> ACTIVITY: Reproduce word for word the lines of the listing from its first line through the line that contains "of Brewer's Friend toda", with both of those lines included.
━━━━━━━━━━━━━━━━
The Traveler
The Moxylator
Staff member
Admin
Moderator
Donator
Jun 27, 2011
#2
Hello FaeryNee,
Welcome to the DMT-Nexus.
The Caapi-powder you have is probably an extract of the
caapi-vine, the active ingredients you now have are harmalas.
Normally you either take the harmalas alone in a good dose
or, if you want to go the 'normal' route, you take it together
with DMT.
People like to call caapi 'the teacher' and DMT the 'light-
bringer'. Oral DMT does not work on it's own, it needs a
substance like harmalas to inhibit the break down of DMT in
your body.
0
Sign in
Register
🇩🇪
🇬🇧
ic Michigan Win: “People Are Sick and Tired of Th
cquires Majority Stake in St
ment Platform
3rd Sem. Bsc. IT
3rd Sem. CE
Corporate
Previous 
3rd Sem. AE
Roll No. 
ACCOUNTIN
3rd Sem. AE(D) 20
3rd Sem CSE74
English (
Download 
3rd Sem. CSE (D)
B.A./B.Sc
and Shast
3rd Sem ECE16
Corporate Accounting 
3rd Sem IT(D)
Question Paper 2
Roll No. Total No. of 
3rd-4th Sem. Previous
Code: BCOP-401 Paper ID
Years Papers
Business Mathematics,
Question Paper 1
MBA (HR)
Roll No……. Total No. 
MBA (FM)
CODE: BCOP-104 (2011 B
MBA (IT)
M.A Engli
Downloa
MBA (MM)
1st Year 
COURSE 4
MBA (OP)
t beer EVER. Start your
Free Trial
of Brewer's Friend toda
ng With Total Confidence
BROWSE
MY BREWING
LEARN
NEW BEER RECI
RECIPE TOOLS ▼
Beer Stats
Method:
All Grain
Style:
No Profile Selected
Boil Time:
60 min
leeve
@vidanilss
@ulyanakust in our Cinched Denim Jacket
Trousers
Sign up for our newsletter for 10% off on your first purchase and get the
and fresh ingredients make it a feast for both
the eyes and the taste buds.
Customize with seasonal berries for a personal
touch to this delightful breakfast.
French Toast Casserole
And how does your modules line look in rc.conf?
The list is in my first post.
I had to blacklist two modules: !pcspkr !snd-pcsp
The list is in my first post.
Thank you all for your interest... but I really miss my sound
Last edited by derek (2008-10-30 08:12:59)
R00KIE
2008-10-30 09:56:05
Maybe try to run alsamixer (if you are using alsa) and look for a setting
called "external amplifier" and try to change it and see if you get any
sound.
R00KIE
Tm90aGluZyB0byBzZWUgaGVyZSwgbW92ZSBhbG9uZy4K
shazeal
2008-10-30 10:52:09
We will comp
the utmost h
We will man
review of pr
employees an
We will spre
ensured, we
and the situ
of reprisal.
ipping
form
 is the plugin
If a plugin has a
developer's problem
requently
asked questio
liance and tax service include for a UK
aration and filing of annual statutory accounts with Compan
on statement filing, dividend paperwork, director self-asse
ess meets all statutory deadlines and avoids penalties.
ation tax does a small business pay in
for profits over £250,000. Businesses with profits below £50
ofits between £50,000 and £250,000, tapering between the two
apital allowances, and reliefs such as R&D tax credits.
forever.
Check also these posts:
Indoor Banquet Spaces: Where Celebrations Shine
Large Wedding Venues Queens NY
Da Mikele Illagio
━━━━━━━━━━━━━━━━
> ANSWER:
The Traveler
The Moxylator
Staff member
Admin
Moderator
Donator
Jun 27, 2011
#2
Hello FaeryNee,
Welcome to the DMT-Nexus.
The Caapi-powder you have is probably an extract of the
caapi-vine, the active ingredients you now have are harmalas.
Normally you either take the harmalas alone in a good dose
or, if you want to go the 'normal' route, you take it together
with DMT.
People like to call caapi 'the teacher' and DMT the 'light-
bringer'. Oral DMT does not work on it's own, it needs a
substance like harmalas to inhibit the break down of DMT in
your body.
0
Sign in
Register
🇩🇪
🇬🇧
ic Michigan Win: “People Are Sick and Tired of Th
cquires Majority Stake in St
ment Platform
3rd Sem. Bsc. IT
3rd Sem. CE
Corporate
Previous 
3rd Sem. AE
Roll No. 
ACCOUNTIN
3rd Sem. AE(D) 20
3rd Sem CSE74
English (
Download 
3rd Sem. CSE (D)
B.A./B.Sc
and Shast
3rd Sem ECE16
Corporate Accounting 
3rd Sem IT(D)
Question Paper 2
Roll No. Total No. of 
3rd-4th Sem. Previous
Code: BCOP-401 Paper ID
Years Papers
Business Mathematics,
Question Paper 1
MBA (HR)
Roll No……. Total No. 
MBA (FM)
CODE: BCOP-104 (2011 B
MBA (IT)
M.A Engli
Downloa
MBA (MM)
1st Year 
COURSE 4
MBA (OP)
t beer EVER. Start your
Free Trial
of Brewer's Friend toda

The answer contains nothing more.